When Michael Smith (R-Greenburgh) ran for the Board of Legislators’ District 3 in 2011, he was a political newcomer facing mainstay Democrat and former Pleasantville Mayor John Nonna. He pulled out the victory with 51 percent of the vote.
Smith is now the incumbent, and even though a Democratic challenger has yet to be announced, he is confident he can retain his seat.
Smith, 56, officially announced his intent to run for a second term last week outside Elements Restaurant in White Plains. The Republican’s district encompasses the towns of North Castle and Mount Pleasant, including the villages of Pleasantville and Sleepy Hollow, and portions of Greenburgh and Harrison.
“We need to make it so that our children have the ability to move back to Westchester when they go to college, and then so they can pay the property taxes,” Smith said in an interview Thursday. “That’s what my mission is. I’m going to focus on that for the remainder of this term and for the next two-year term.”
Smith, a CPA and chartered financial analyst serves as chief financial officer for Berkeley Educational Services. He said he would continue to support County Executive Rob Astorino, who is also facing re-election, regarding affordable housing settlement issues with the federal Department of Housing and Urban Development. The settlement mandates Westchester build 750 units of affordable housing by 2016, with the source-of-income legislation a main sticking point.
Smith said he supports much of what Astorino has fought to do in his first term in office, such as reining in taxes and maintaining the AAA bond rating for the county.
During negotiations for the 2013 county budget, Smith said his work with Astorino is an example of his commitment to keeping taxes low in a county that has been the highest taxed in the United States. He said he worked to find compromises with a reasonable budget while eight legislators, all Democrats, walked out of the room.
“It’s disgraceful that people who are getting paid to do this work actually walked out on their responsibility,” Smith said. “I stayed in the room. We negotiated. We came with a budget that was difficult and challenging but fair and appropriate and in the best long-term interest of Westchester County taxpayers.”
While Smith praised Astorino, he didn’t mince words when referencing his disapproval for some of his colleagues on the Board of Legislators. Smith accused Democratic lawmakers of intentionally holding up capital projects to make it appear as though Astorino “wasn’t doing his job.”

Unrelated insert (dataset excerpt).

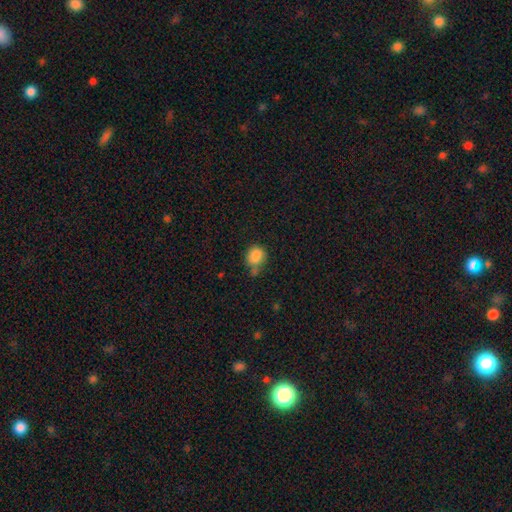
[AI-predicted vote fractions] Morphology: type=smooth (86%); roundness=round (63%); merging=none (53%).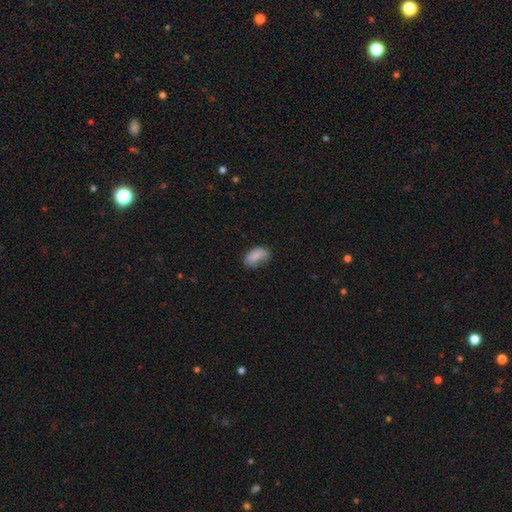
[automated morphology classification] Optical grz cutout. It shows a smooth galaxy with no disk features (81%) that is in between round and cigar-shaped (90%). Merging: none (57%).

Press releases sent out by the Board of Legislators, which Smith said are taxpayer funded, has also been a source of frustration for him.
“They put more effort into their press releases…than into actual efforts,” he said.

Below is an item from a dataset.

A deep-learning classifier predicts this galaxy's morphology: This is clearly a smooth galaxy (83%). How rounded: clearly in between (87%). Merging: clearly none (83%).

Smith’s solution for greater efficiency is to replace Kenneth Jenkins as the board’s chairman. Smith said the new chairman must be willing to accept a difference of opinion and promote public discussion rather than stonewalling it.
As of Monday afternoon, no one from the county’s Democratic Committee returned calls to answer questions regarding a potential challenger in the race. Smith said he isn’t aware of anyone in particular but expects a challenger to emerge.
Regardless of who that challenger may be, Smith is confident he will remain in office. Throughout last week’s interview, he indicated his certainty of victory by saying “when” he gets re-elected, rather than “if.”
“I will continue, in the next session when I get re-elected, I will continue to passionately advocate for long-term financial discipline in Westchester County,” Smith said. “Advocating for good long-term decisions that are in the interest of all taxpayers.”